Importantly this time around, at an age when they need each other more than ever despite what they might feel episode to episode, they appreciate that they don’t just matter to each other because they helped each other survive the traumatically-unexpected end of their marriages, but because they have been there for each other for all the stuff on the other side of that trauma.

In other words, their friendship isn’t just a product of particular, emotionally-troubling point in time, but a real, intimate, deep bond that survives all kinds of things and you suspect, with season 6 already greenlit, and it is this bond that sustains them when all kinds of, admittedly very funny, headbutting shenanigans go on.

It’s what draws you back and again to Grace and Frankie which, while it made much better use of the kids this season – Bud (Baron Vaughn) got married! Coyote (Ethan Embry) is teaching again and has a biological brother! Brianna (June Diane Raphael) is in love and Mallory (Brooklyn Decker) has found new love and pot! – and gave Sol (Sam Waterston) and Robert some real moments of emotional angst to work through, wisely devoted much of its time to examining how two women well into their seventies (or beyond; sorry Grace but it’s true), navigate life when they don’t yet want to stop living and are tired of being told how they should live their remaining years.

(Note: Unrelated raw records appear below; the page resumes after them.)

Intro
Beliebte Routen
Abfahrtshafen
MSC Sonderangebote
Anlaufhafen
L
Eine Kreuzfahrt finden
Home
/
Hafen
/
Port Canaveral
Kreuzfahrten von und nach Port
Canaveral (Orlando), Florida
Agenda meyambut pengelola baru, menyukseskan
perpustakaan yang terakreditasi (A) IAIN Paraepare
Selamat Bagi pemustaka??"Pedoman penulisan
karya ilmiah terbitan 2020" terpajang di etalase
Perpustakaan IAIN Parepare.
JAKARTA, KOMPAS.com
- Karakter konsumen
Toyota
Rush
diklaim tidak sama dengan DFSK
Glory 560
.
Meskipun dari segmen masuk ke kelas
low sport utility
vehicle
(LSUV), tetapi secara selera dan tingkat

If, like me, you spent much of your life, enslaved to a crippling degree to other peoples’ expectations, before finally breaking free, you will find much to identify with in Grace and Frankie’s stop-start, realistically-flawed attempts to live life on their own terms.

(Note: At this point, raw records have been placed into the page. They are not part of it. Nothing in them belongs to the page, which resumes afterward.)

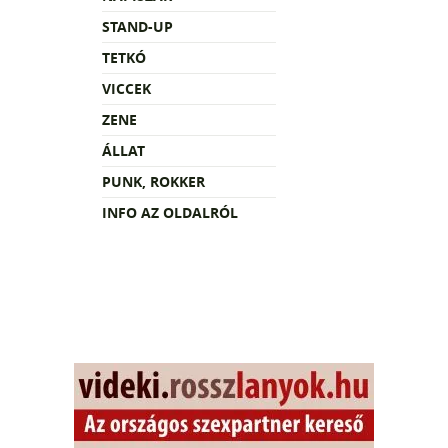
STAND-UP
TETKÓ
VICCEK
ZENE
ÁLLAT
PUNK, ROKKER
INFO AZ OLDALRÓL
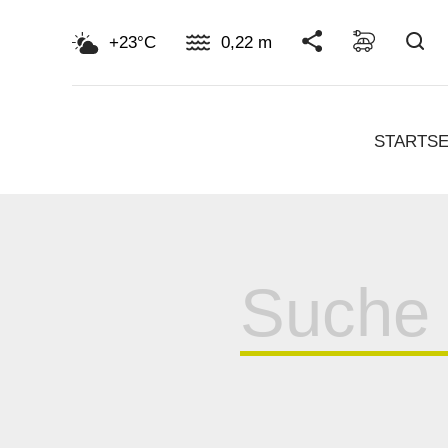
Su
+23°C
0,22 m
STARTSE
Suche
für:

The trick is that the show doesn’t pretend, even for a sitcom, that this kind of approach if easy, but it makes it clear that it is necessary for the two women to scream “I don’t give a fuck!” and stake their claim to life lived their way because if they can’t do it now, when the hell are they going to do it.

The final episode of season 5, where we go on a It’s a Wonderful Life alternate-reality trip to what might have happened if Grace and Frankie hadn’t connected and friendship therapy’d each other through the end of the world as they then knew it, is imaginative, fun and instructive because it reminds us just what they, and everyone else, has gained over five seasons; but also how much of the heart and the soul of the show is due to their deep connection to each other and how not giving a fuck is only really a meaningful thrill when you have someone who shares your sensibility and is willing to go wherever and why ever with you, come what may.